Almost 54 million Americans rely on Medicare coverage to cover the majority of their healthcare costs, with most of them age 65 or older and living on a fixed income from Social Security and their life savings. It's therefore not surprising that comments from presidential candidate Jeb Bush last month about the future of Medicare restarted a debate that has been going on for decades over the best way to deal with major challenges ahead for the healthcare program. Yet even though calls to "phase out" Medicare entirely are unlikely to survive the political process, the bigger question is how policymakers and legislators should approach Medicare reform in a way that both preserves benefits for current recipients and protects future participants in a financially viable manner.
What Bush said
Bush's comments on Medicare came at a New Hampshire event just over a week ago.

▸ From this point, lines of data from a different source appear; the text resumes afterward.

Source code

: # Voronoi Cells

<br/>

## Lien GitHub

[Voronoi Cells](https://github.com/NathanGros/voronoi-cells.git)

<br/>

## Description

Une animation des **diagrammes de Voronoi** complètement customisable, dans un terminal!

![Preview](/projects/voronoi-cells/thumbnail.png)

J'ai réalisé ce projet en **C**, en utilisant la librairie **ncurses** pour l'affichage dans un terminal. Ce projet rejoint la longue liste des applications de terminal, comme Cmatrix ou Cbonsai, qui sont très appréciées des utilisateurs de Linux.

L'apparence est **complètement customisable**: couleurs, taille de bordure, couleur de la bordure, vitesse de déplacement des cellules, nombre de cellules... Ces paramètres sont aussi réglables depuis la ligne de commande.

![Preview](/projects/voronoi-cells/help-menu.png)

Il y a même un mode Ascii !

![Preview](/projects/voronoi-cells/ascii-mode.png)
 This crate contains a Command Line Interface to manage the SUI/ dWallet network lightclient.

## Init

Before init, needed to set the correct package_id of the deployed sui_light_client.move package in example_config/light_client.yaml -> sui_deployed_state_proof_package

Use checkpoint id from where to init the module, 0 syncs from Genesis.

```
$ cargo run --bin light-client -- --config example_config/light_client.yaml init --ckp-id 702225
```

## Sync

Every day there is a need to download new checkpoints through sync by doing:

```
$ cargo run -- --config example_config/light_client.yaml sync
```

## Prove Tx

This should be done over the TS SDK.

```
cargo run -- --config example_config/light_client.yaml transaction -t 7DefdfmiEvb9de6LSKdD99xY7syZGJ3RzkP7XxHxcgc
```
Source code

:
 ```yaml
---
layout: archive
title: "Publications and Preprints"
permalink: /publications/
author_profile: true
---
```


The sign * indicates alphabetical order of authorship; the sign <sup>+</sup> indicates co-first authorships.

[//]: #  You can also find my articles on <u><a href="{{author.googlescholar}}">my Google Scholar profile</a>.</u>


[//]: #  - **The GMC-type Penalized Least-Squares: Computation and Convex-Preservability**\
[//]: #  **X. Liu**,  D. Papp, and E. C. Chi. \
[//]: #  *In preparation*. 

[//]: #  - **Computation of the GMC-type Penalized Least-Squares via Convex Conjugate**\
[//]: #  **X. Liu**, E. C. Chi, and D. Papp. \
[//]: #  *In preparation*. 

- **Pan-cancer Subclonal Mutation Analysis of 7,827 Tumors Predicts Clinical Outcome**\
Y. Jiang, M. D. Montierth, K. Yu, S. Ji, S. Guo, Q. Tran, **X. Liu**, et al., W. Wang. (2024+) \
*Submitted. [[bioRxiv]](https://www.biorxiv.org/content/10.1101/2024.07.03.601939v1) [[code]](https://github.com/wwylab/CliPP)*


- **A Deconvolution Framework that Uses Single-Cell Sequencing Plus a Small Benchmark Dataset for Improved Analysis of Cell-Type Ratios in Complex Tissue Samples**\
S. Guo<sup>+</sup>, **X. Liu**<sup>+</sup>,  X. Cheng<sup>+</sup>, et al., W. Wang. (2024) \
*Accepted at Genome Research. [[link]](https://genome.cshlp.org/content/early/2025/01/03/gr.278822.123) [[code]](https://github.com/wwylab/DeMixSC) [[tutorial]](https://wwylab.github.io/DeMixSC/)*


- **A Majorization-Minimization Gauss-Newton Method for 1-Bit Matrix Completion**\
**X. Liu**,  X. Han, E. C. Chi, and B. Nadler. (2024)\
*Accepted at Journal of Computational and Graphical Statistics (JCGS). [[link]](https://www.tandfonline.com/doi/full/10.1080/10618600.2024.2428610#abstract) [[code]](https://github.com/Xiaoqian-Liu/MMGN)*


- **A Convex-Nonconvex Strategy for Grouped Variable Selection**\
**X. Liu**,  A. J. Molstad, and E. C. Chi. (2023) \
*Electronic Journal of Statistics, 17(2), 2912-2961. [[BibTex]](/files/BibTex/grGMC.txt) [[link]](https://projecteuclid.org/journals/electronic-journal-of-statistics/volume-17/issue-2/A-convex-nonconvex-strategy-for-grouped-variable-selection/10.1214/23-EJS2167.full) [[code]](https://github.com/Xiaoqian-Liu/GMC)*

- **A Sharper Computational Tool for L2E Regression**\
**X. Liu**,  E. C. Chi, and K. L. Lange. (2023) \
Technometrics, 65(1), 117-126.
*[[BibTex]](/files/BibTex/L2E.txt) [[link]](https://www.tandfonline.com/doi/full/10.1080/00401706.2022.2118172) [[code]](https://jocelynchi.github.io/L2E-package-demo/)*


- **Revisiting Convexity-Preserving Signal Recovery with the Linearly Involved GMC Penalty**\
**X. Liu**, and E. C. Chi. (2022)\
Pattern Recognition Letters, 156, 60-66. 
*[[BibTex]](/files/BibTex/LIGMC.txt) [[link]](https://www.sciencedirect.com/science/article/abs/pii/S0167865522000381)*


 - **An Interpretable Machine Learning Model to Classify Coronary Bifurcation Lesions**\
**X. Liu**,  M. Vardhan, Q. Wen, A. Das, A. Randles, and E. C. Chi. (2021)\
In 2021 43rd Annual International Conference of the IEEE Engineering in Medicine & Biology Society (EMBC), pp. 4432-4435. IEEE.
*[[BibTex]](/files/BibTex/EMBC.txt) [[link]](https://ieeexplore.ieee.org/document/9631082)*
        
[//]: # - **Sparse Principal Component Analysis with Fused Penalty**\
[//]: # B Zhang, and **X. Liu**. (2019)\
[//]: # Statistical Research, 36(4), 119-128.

Commenting on the future of Medicare, Bush said:
[W]e need to make sure we fulfill the commitment to people that have already received the benefits, that are receiving the benefits. But we need to figure out a way to phase out this program for others and move to a new system that allows them to have something -- because they're not going to have anything.
Bush also had positive comments about prior Medicare reform proposals from Congressman Paul Ryan, who advocated making an alternative system of private health plans available to future Medicare beneficiaries and offering them subsidy vouchers to help pay the premium for whichever health plan a particular individual chooses. Yet when Ryan first proposed his plans several years ago, opposition erupted from supporters of the current Medicare system, who argue that the collective bargaining power of the government agency that runs the program is more beneficial to participants than what they could get from working through private insurance companies. A similar firestorm of debate has returned to the political arena now, with advocates and opponents pointing to different views on Medicare.
Searching for realistic reform
Medicare itself recognizes the need for some type of reform. In their annual report, the trustees of the Medicare Trust Fund reiterated the long-term financial challenges that the program faces, with the latest figures showing that the trust fund will run out of money in 2030 based on current projections.
Yet the Medicare Trustees Report reveals considerable uncertainty about the future course of healthcare costs, which are obviously a key component of Medicare's financial viability. In particular, the report pointed to the Affordable Care Act and to more recent changes to replace the old sustainable-growth-rate model for physician reimbursement with a quality-based incentive-payment program as potentially having dramatic effects on long-term spending patterns.
At the same time, Medicare has to walk a fine line between controlling costs and ensuring that doctors get paid enough to keep them within the program. The Trustees projected that policy changes that lower overall reimbursement growth could limit access to Medicare-participating doctors, putting participants in the uncomfortable position of possibly not being able to get timely care through the program.
A few promising reform areas
Despite the rising volume of political rhetoric, there are some parts of Medicare that look like fertile ground for exploring potential reforms. One of them is in the area of Medicare Advantage plans, also known as Medicare Part C. In some ways, Medicare Advantage incorporates the wishes of those who would prefer a private-market alternative to traditional Medicare, with health-insurance companies offering Medicare Advantage plans. Indeed, Medicare Advantage has gotten more popular, with 1 in 3 Medicare-eligible Americans enrolled in a Medicare Advantage plan as of this year, according to figures from the Kaiser Family Foundation. Lower costs have made those plans attractive to many, although plans have also shifted some costs onto participants, with higher out-of-pocket limits that in many cases bump up against the maximums imposed by the federal government.
Even within traditional Medicare, proposals that try to leave participants bearing at least a portion of their healthcare costs seek to give people an incentive to monitor their use of health services and avoid unnecessary care. Whether it comes from higher deductibles for Part A hospital coverage and Part B medical services or from more dramatic proposals like expanding the use of health savings accounts, having people share in the cost of their healthcare enough to drive smarter behavior is a bipartisan goal.
Finally, although it's obviously controversial, raising the eligibility age for Medicare would be consistent with similar moves in Social Security to respond to changing demographics. Just as longer retirement trends have put pressure on Social Security, Medicare pays more the longer people live, and aligning Medicare and Social Security eligibility ages makes intuitive sense regardless of what you think the particular eligibility age should be.
Medicare's history and importance to older Americans makes it challenging to consider major reforms and their collateral impact on current and future participants. Although extreme positions about Medicare almost certainly can't survive the political process, making sure that older Americans hold on to their ability to get the healthcare they need is a worthy goal in searching for more pragmatic reforms to help make Medicare work better to ensure the financial stability of the program going forward.